La donna anni 50 non avrebbe mai permesso che il marito la vedesse struccata. Andava a letto con fondotinta e mascara e, appena lui si addormentava, correva in bagno a detergersi. Dormiva su un cuscino di seta per non spettinare la messa in piega. Poi si svegliava un’ora prima del consorte per truccarsi di nuovo.
L’americana alto borghese degli anni Sessanta faceva una fatica terribile a risultare sempre perfetta, secondo le ricerche di Debbie Zoller, manager del makeup nel backstage del telefilm “Mad Man”, la cui seconda serie è minuziosamente ambientata nel 1962.

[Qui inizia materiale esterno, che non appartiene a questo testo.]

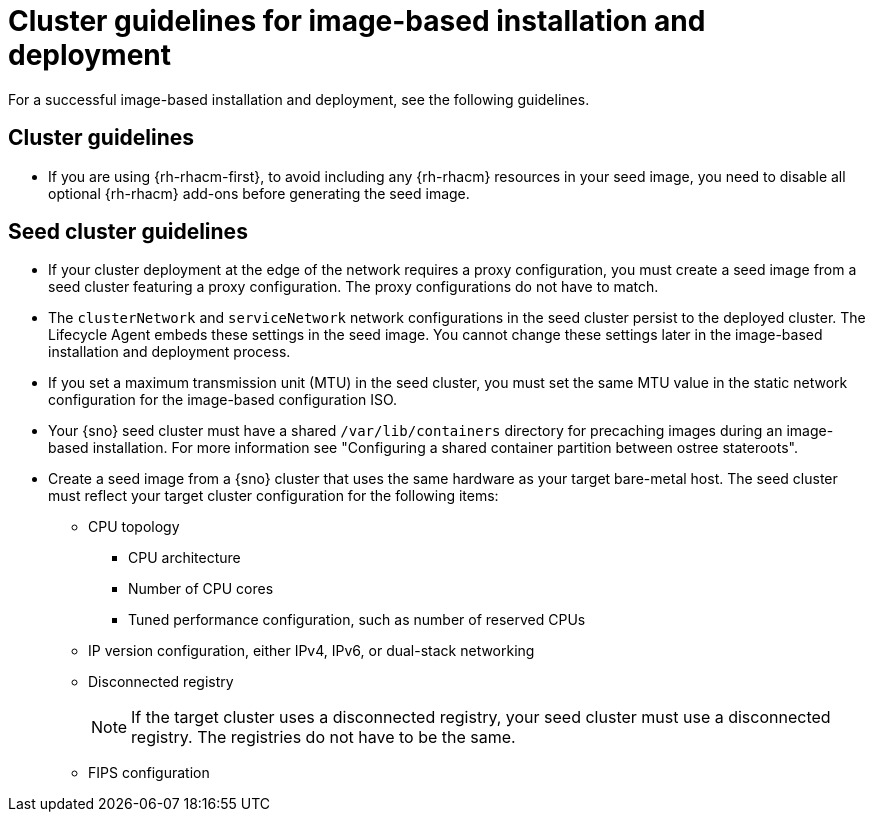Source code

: // Module included in the following assemblies:
// * edge_computing/image-based-install/ibi-understanding-image-based-install.adoc

:_mod-docs-content-type: CONCEPT
[id="ibi-image-based-install-cluster-guide_{context}"]
= Cluster guidelines for image-based installation and deployment

For a successful image-based installation and deployment, see the following guidelines.

[id="ibi-cluster-guidelines_{context}"]
== Cluster guidelines

* If you are using {rh-rhacm-first}, to avoid including any {rh-rhacm} resources in your seed image, you need to disable all optional {rh-rhacm} add-ons before generating the seed image.

[id="ibi-seed-cluster-guidelines_{context}"]
== Seed cluster guidelines

* If your cluster deployment at the edge of the network requires a proxy configuration, you must create a seed image from a seed cluster featuring a proxy configuration. The proxy configurations do not have to match.

* The `clusterNetwork` and `serviceNetwork` network configurations in the seed cluster persist to the deployed cluster. The Lifecycle Agent embeds these settings in the seed image. You cannot change these settings later in the image-based installation and deployment process.

* If you set a maximum transmission unit (MTU) in the seed cluster, you must set the same MTU value in the static network configuration for the image-based configuration ISO.

* Your {sno} seed cluster must have a shared `/var/lib/containers` directory for precaching images during an image-based installation. For more information see "Configuring a shared container partition between ostree stateroots".

* Create a seed image from a {sno} cluster that uses the same hardware as your target bare-metal host. The seed cluster must reflect your target cluster configuration for the following items:

** CPU topology
*** CPU architecture
*** Number of CPU cores
*** Tuned performance configuration, such as number of reserved CPUs

** IP version configuration, either IPv4, IPv6, or dual-stack networking

** Disconnected registry
+
[NOTE]
====
If the target cluster uses a disconnected registry, your seed cluster must use a disconnected registry. The registries do not have to be the same.
====

** FIPS configuration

Ma c’è di più. Siccome andare in palestra non era all’ordine del giorno, per arginare i cuscinetti le donne usavano della biancheria scomodissima: reggiseni che rendevano il seno appuntito e body strizzati. Anche per dormire, naturalmente. Stare bene, all’epoca, equivaleva ad avere una bella immagine, quel che si doveva patire, poco importava. Tutto doveva essere in pendant con la prosperità del boom economico. Perciò mostrare ed ostentare erano due imperativi. Il risultato? Oltre ai seni a punta, un trucco visibilmente studiato. Focus sugli occhi e labbra, acconciature studiate e sofisticate, manicure impeccabili. Quelli erano gli anni della Monroe e di Jackie O. Due modelli di donna diversi, ma con ceri denominatori comuni: eyeliner, sopracciglia perfette e piene, unghie smaltate, mai un capello fuori posto. Non c’erano vie di mezzo, le donne sceglievano se schierarsi con l’una o con l’altra. Le sexy Marylin si bruciavano i capelli a colpi di ossigeno pur di essere platinate, usavano le ciglia finte e i rossetti rossi. Le raffinate Jacqueline dormivano scomode con bigodini in testa, sfoggiavano chili di fondotinta appiccicoso e labbra iridescenti color pastello.